Though the operation is relatively small-scale, its negative impact has already been huge, according to DiFolco, a retiree who has lived in Whitestone for 10 years. Ever since its buses started running through his neighborhood and kicking up dust in the manufacturing-zoned lot, which was formerly home to a satellite for Grace Industries, DiFolco said he has been awakened at all hours of the night, experienced bad health effects and been unable to leave his breezy windows open due to dust clouds.
He is worried about whether he will be able to barbecue or swim in his above-ground pool this summer with neighbors including Chanda Birch and Mike Salaby.
“For a few days I had to stay at a friend’s house because I was getting bloody noses and waking up with coughing fits,” DiFolco said while gazing out over the water. “I used to come out every morning and have breakfast, and now I can’t anymore because I can’t breathe. I’m thinking about moving because between my health and the noise and the backing up and beeping all night, it’s too much.”
DiFolco, Birch, Salaby and other residents met with City Councilman Dan Halloran (R-Whitestone) last week and voiced their concerns about what they describe as Vallo’s disruptive practices.
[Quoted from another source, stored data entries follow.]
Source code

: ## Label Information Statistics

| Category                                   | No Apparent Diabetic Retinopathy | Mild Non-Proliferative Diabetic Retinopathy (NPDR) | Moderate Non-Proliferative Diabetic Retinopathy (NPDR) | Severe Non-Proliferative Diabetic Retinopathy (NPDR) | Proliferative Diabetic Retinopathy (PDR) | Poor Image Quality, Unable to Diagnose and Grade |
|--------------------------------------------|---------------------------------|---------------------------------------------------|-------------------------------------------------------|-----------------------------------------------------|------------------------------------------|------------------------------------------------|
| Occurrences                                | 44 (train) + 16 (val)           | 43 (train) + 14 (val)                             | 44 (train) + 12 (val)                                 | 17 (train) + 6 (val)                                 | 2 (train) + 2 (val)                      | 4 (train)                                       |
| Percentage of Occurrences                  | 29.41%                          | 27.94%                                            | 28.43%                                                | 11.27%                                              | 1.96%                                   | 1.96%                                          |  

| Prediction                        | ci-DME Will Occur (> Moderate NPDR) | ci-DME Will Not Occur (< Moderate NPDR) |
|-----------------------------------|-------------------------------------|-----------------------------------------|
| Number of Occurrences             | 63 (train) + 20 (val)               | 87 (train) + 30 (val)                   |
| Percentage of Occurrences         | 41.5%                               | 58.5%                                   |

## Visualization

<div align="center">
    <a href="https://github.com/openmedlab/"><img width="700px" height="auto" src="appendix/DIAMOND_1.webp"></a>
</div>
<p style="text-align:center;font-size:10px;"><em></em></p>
“We spoke to the residents, talked to them about their concerns,” Halloran said. “Short-term things like buses coming and going and blowing their horns we can get Vallo to address.”
Chrissy Voskerichian, Halloran’s chief of staff, took those concerns Tuesday to the DeSabato, who said the company is just settling into its new home and that it has plans to address those issues in hopes of improving relations with its new neighbors.
“We are working hard to not annoy people, we really don’t want to. We are just finding our way now,” she said Tuesday. “We have a list of improvements we’re going to do and hopefully it’ll get done and everybody will be happy.”